● **Goal of the exercise**: Please repeat the records beneath this task exactly as they appear, but skip the images.

____

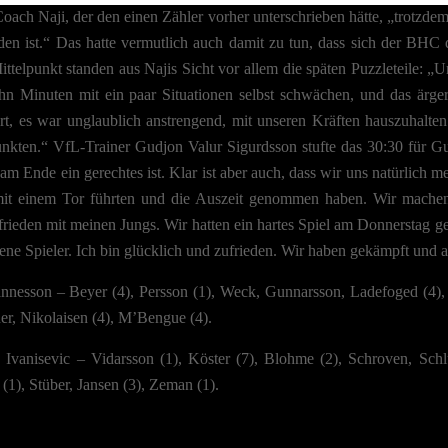
Datenschutzeinstellungen
oach Naji, der den einen Zähler vorher unterschrieben hätte, „trotzdem
sondere verwenden wir den Dienst „GoogleAnalytics“ der Google Ireland Limit
n ist.“ Das hatte vermutlich auch damit zu tun, dass sich der BHC d
önnen personenbezogene Daten verarbeitet werden (z. B. IP-
telpunkt standen aus Najis Sicht vor allem die späten Puzzleteile: „Un
sen). Informationen zu den Funktionen und Anbietern der verwendeten Cookies
ehn Minuten mit ein paar Situationen selbst schwächen, und das ärge
t du unten unter „Cookie-Details“. Weitere Informationen über die Verwendung
 Daten findest du in unserer
Datenschutzerklärung
.
ert, es war unglaublich anstrengend, mit unseren Kräften hauszuhalt
unkten.“ VfL-Trainer Gudjon Valur Sigurdsson stufte das 30:30 für G
m Klick auf „Verstanden“ erklärst du dich mit der Verwendung der Cookies
standen. Wir bitten dich um Verständnis, dass du ohne Zustimmung zur Cookie
am Ende ein gerechtes ist. Klar ist aber auch, dass wir uns natürlich meh
ndung unser Angebot nicht nutzen kannst.
t einem Tor führten und die Auszeit genommen haben. Wir machen 
rieden mit meinen Jungs. Wir hatten ein hartes Spiel am Donnerstag 
u unter 16 Jahre alt bist und deine Zustimmung zu freiwilligen Diensten gebe
st, musst du deine Erziehungsberechtigten um Erlaubnis bitten.
ene Spieler. Ich bin glücklich und zufrieden. Wir haben gekämpft und a
inden Sie eine Übersicht über alle verwendeten Cookies. Sie können Ihre
ligung zu ganzen Kategorien geben oder sich weitere Informationen anzeigen l
nnesson – Beyer (4), Persson (1), Weck, Gunnarsson, Ladefoged (4), 
o nur bestimmte Cookies auswählen.
er, Nikolaisen (4), M’Bengue (4).
eichern
 Ivanisevic – Vidarsson (1), Köster (7), Blohme (2), Schroven, Schl
 (1), Stüber, Jansen (3), Zeman (1).
chutzeinstellungen
nziell (2)
zielle Cookies ermöglichen grundlegende Funktionen und sind für die einwandfreie Funktion d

____

● **Your response**:
Datenschutzeinstellungen
oach Naji, der den einen Zähler vorher unterschrieben hätte, „trotzdem
sondere verwenden wir den Dienst „GoogleAnalytics“ der Google Ireland Limit
n ist.“ Das hatte vermutlich auch damit zu tun, dass sich der BHC d
önnen personenbezogene Daten verarbeitet werden (z. B. IP-
telpunkt standen aus Najis Sicht vor allem die späten Puzzleteile: „Un
sen). Informationen zu den Funktionen und Anbietern der verwendeten Cookies
ehn Minuten mit ein paar Situationen selbst schwächen, und das ärge
t du unten unter „Cookie-Details“. Weitere Informationen über die Verwendung
 Daten findest du in unserer
Datenschutzerklärung
.
ert, es war unglaublich anstrengend, mit unseren Kräften hauszuhalt
unkten.“ VfL-Trainer Gudjon Valur Sigurdsson stufte das 30:30 für G
m Klick auf „Verstanden“ erklärst du dich mit der Verwendung der Cookies
standen. Wir bitten dich um Verständnis, dass du ohne Zustimmung zur Cookie
am Ende ein gerechtes ist. Klar ist aber auch, dass wir uns natürlich meh
ndung unser Angebot nicht nutzen kannst.
t einem Tor führten und die Auszeit genommen haben. Wir machen 
rieden mit meinen Jungs. Wir hatten ein hartes Spiel am Donnerstag 
u unter 16 Jahre alt bist und deine Zustimmung zu freiwilligen Diensten gebe
st, musst du deine Erziehungsberechtigten um Erlaubnis bitten.
ene Spieler. Ich bin glücklich und zufrieden. Wir haben gekämpft und a
inden Sie eine Übersicht über alle verwendeten Cookies. Sie können Ihre
ligung zu ganzen Kategorien geben oder sich weitere Informationen anzeigen l
nnesson – Beyer (4), Persson (1), Weck, Gunnarsson, Ladefoged (4), 
o nur bestimmte Cookies auswählen.
er, Nikolaisen (4), M’Bengue (4).
eichern
 Ivanisevic – Vidarsson (1), Köster (7), Blohme (2), Schroven, Schl
 (1), Stüber, Jansen (3), Zeman (1).
chutzeinstellungen
nziell (2)
zielle Cookies ermöglichen grundlegende Funktionen und sind für die einwandfreie Funktion d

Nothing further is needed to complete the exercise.